Domingo XXVIII del tiempo ordinario // Mc 10,17-30

Un hombre rico se acerca a Jesús para preguntarle qué debe hacer para heredar la vida eterna y Jesús le recuerda algunos mandamientos relacionados con el prójimo. Ciertamente, el joven rico los había cumplido desde su juventud.

Me imagino la mirada de Jesús, llena de asertividad y cariño para que su mensaje no llegara como una reprimenda, sino con comprensión y apertura. Jesús le dice que le falta una cosa: vender todo lo que tiene, darlo a los pobres y seguirlo. Sin embargo, el joven se marcha triste porque posee muchas riquezas.
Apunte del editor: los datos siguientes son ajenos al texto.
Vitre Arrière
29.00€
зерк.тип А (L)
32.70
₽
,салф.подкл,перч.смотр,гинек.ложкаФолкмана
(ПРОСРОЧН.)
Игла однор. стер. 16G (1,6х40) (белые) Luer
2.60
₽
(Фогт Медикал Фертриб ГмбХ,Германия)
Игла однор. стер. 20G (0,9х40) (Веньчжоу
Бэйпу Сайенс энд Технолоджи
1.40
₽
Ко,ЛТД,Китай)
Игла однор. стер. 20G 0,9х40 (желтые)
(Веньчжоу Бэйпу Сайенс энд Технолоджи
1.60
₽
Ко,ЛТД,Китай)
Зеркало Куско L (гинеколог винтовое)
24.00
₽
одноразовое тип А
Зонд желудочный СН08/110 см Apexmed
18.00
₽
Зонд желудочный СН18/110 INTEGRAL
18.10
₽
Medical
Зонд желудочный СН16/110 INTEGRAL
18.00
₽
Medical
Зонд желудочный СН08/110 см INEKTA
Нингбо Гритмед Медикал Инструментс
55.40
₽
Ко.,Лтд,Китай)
Este evangelio nos invita a reflexionar sobre nuestra relación con los bienes materiales, el apego que tenemos en ellos y las cosas que pueden obstaculizar nuestro camino hacia el Padre. Jesús señala que las riquezas pueden ser un impedimento para entrar en el Reino de Dios, a tal punto que compara esta dificultad con la imagen de un camello pasando por el ojo de una aguja que, para algunos eruditos, recuerda a una puerta muy pequeña de Jerusalén, del tamaño de un hombre, que se abría por la noche cuando la puerta principal estaba cerrada.

Jesús nos llama a liberarnos de estas necesidades infundadas y compromisos materiales que nos impiden vivir plenamente su mensaje y abrirnos a una vida de generosidad.

Los bienes materiales no son malos en sí mismos, sino su acumulación y apego a ellos, puesto que pueden alejarnos de la verdadera libertad y entrega a los demás. Apostemos por priorizar los valores espirituales y reconozcamos que la verdadera riqueza está en el amor y en la generosidad hacia los demás.